# Recursion Problems with trees (* know for exam)

- *Insert a new node into a BST tree (O(lg n) in a balanced tree, O(n) in an unbalanced)
- *Search a tree for a value (O(lg n) in a balanced tree, O(n) in an unbalanced)
- *Inorder traversal of a BST tree with printout in numerical order
- *Preorder and postorder traversals.
- *Delete a node from the tree.
- Convert a tree to it mirror(the children of every node are swapped)
- *Return the Height of a tree.
- *Return the depth of a specific node in the tree. ie(distance from root, root has a depth of 0)
- *Return the sum of the node values in a tree.
- *Return the number of nodes in a tree.
- *Return the number of leaves in a tree.
- Return the IPL of a BST tree. Don’t use a global variable here! The internal path length is a nice measure of how well balanced a tree is. If you create a tree using random numbers the expected ipl will be 1.386*TREESIZE*log
_{2}(TREESIZE) – 2.846*TREESIZE. What is the minimum and maximum IPL of a tree of N nodes?
- *Augment the nodes in a tree with a size variable. Write a recursive method that fills the size variable with the number of nodes in the subtree determined by that node.

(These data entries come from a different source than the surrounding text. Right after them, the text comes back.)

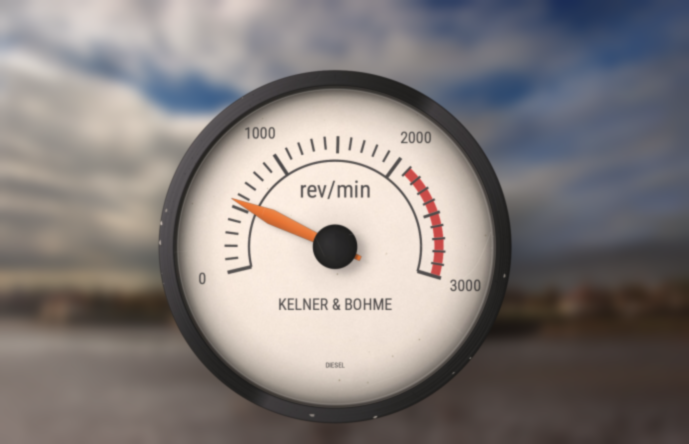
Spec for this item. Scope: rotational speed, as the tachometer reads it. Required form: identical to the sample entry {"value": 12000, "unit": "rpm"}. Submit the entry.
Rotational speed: {"value": 550, "unit": "rpm"}
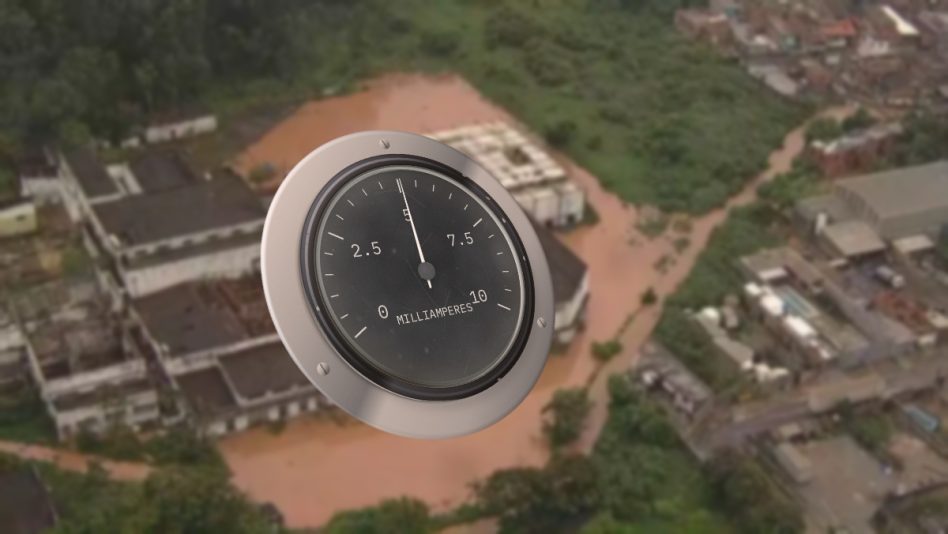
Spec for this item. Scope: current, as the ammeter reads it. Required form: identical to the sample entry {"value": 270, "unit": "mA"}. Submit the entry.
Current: {"value": 5, "unit": "mA"}
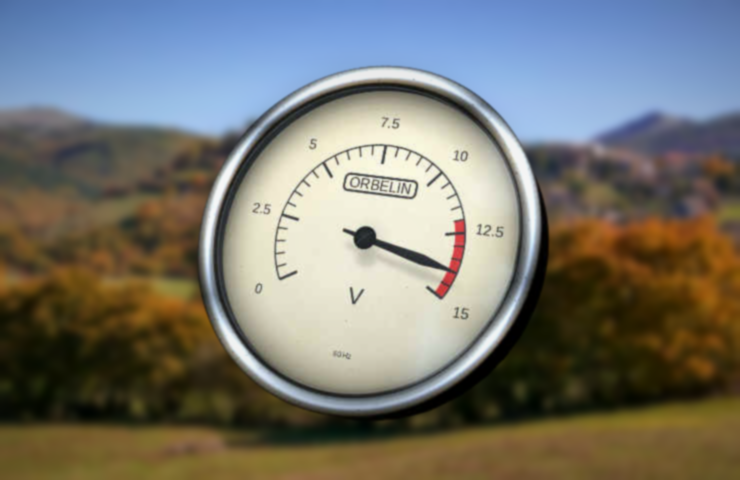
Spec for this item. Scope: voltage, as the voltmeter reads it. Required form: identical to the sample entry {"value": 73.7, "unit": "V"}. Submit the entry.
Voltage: {"value": 14, "unit": "V"}
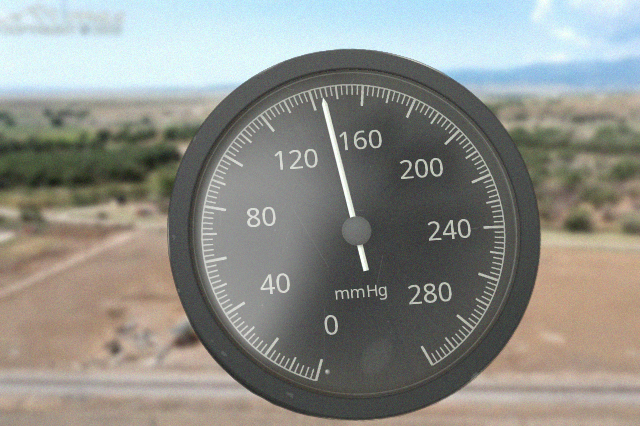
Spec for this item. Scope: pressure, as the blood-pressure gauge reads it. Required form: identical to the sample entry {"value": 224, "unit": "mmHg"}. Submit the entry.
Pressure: {"value": 144, "unit": "mmHg"}
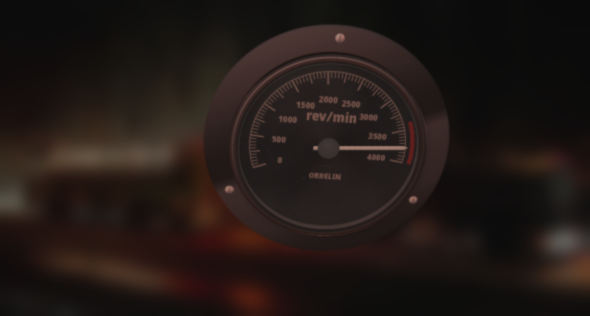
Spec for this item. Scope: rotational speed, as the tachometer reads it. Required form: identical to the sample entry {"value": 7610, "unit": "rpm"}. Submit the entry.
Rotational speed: {"value": 3750, "unit": "rpm"}
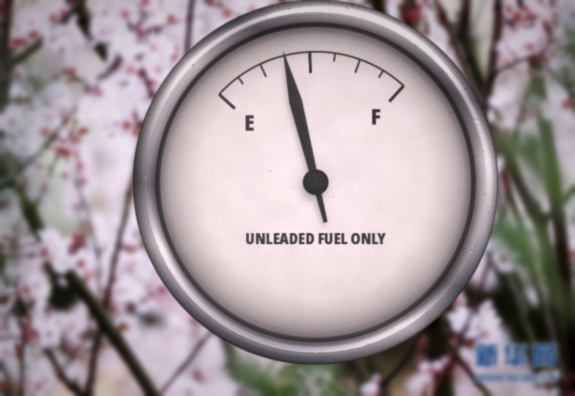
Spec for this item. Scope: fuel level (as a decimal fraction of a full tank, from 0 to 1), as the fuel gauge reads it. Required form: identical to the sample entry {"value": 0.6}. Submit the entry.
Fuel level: {"value": 0.375}
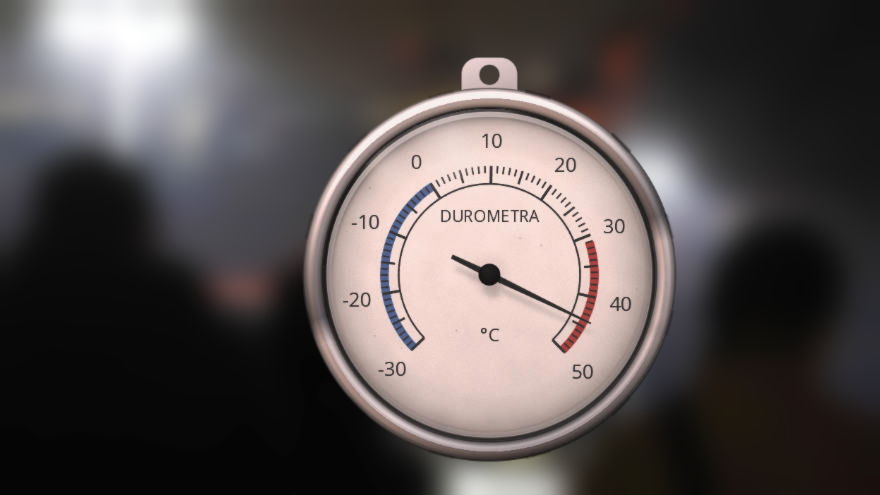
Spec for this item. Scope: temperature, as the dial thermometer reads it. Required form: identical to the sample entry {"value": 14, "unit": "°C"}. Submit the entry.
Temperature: {"value": 44, "unit": "°C"}
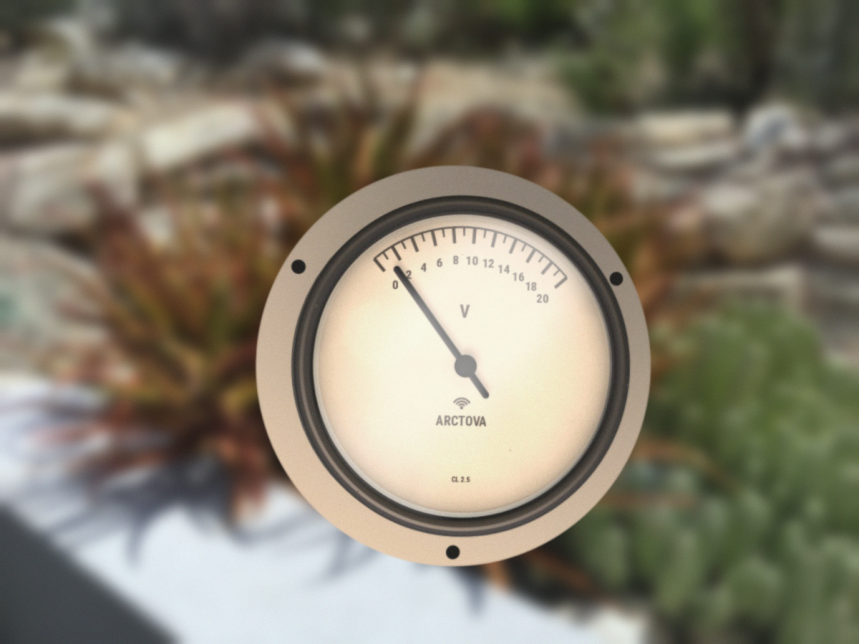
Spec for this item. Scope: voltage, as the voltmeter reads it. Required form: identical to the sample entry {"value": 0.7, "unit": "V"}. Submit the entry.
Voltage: {"value": 1, "unit": "V"}
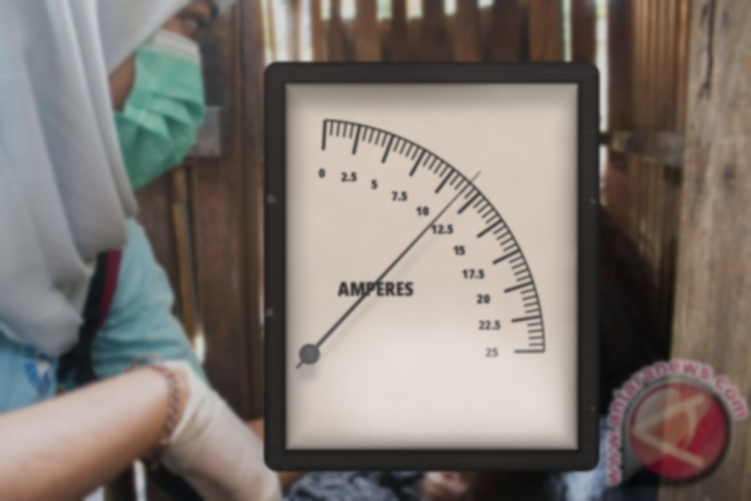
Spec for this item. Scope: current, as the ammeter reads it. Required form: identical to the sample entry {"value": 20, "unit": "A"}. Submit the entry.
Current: {"value": 11.5, "unit": "A"}
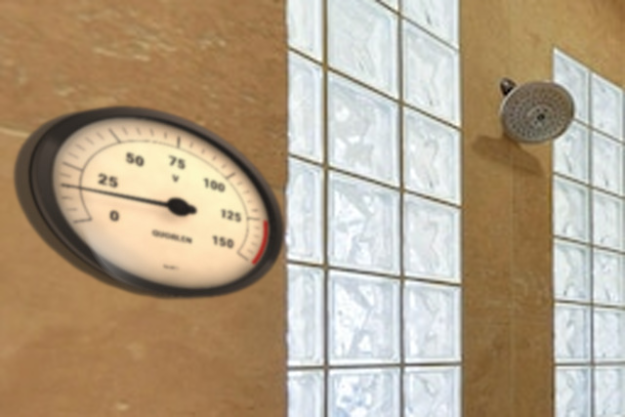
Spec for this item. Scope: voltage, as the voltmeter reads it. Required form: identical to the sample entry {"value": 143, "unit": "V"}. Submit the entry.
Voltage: {"value": 15, "unit": "V"}
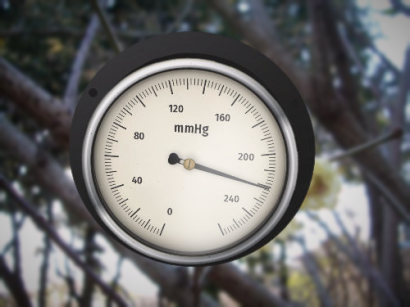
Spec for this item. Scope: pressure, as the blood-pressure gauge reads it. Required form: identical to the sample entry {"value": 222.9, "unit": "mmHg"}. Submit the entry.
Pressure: {"value": 220, "unit": "mmHg"}
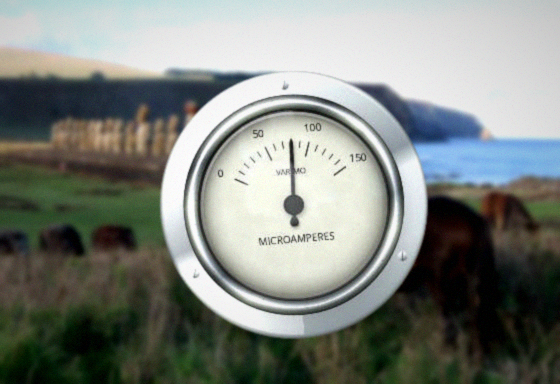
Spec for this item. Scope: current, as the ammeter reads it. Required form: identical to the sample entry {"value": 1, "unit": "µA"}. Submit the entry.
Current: {"value": 80, "unit": "µA"}
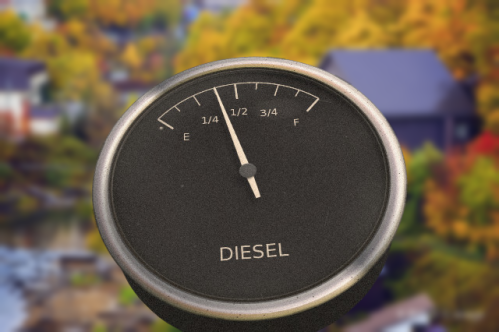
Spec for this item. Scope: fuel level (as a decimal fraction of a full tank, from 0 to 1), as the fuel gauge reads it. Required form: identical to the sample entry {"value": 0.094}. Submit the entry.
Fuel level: {"value": 0.375}
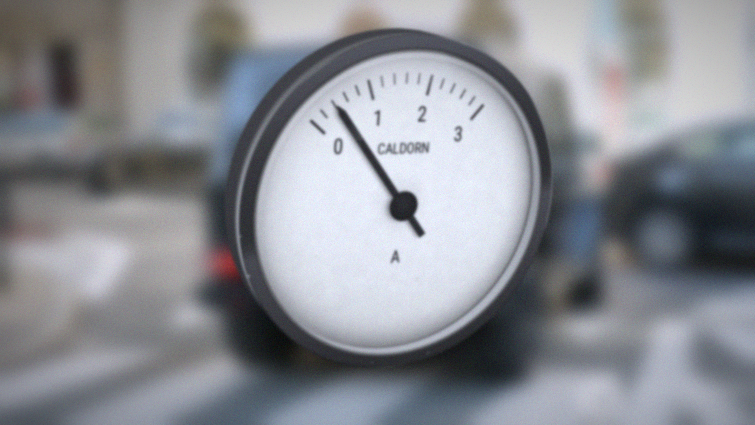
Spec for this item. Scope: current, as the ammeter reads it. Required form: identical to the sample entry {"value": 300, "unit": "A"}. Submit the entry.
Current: {"value": 0.4, "unit": "A"}
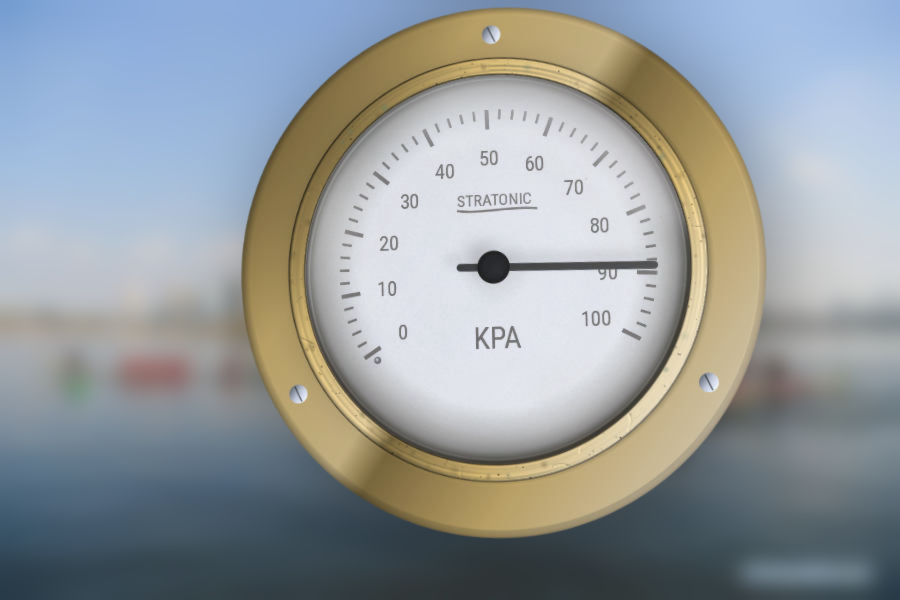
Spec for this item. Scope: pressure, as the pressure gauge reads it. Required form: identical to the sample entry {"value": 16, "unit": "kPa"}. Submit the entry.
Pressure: {"value": 89, "unit": "kPa"}
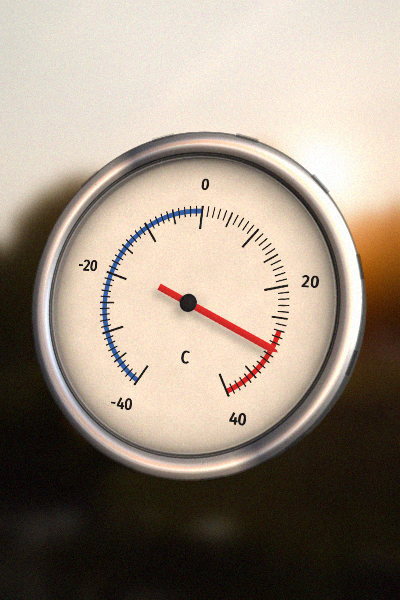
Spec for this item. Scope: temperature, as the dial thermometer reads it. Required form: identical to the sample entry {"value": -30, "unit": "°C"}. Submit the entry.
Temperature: {"value": 30, "unit": "°C"}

- (assume size variable is filled) Return the rank(k) of a node. # number of values in a tree strictly less than k. Do in O(lg n) .
- (assume size variable is filled) Return the range(k1,k2) # number of values in tree so that k1 <= value < k2. Do in O(lg n)
- Write bool isBST(). returns true if a BST and false otherwise.
- Augment the nodes in a tree with a sumToRoot int variable. Fill in this variable for the tree. Also implement insert(val) and delete(val) for this tree so that the sumToRoot variables are appropriately updated.
- Balance a tree from scratch. See DSW algorithm.
- Merge two BST trees.
- Create a sorted linked list containing the leaves of a BST.
- Convert BST tree to ordered doubly linked list(a very cool problem that takes some thinking)
- Find the LCA of two nodes in the BST. LCA is the lowest common ancestor.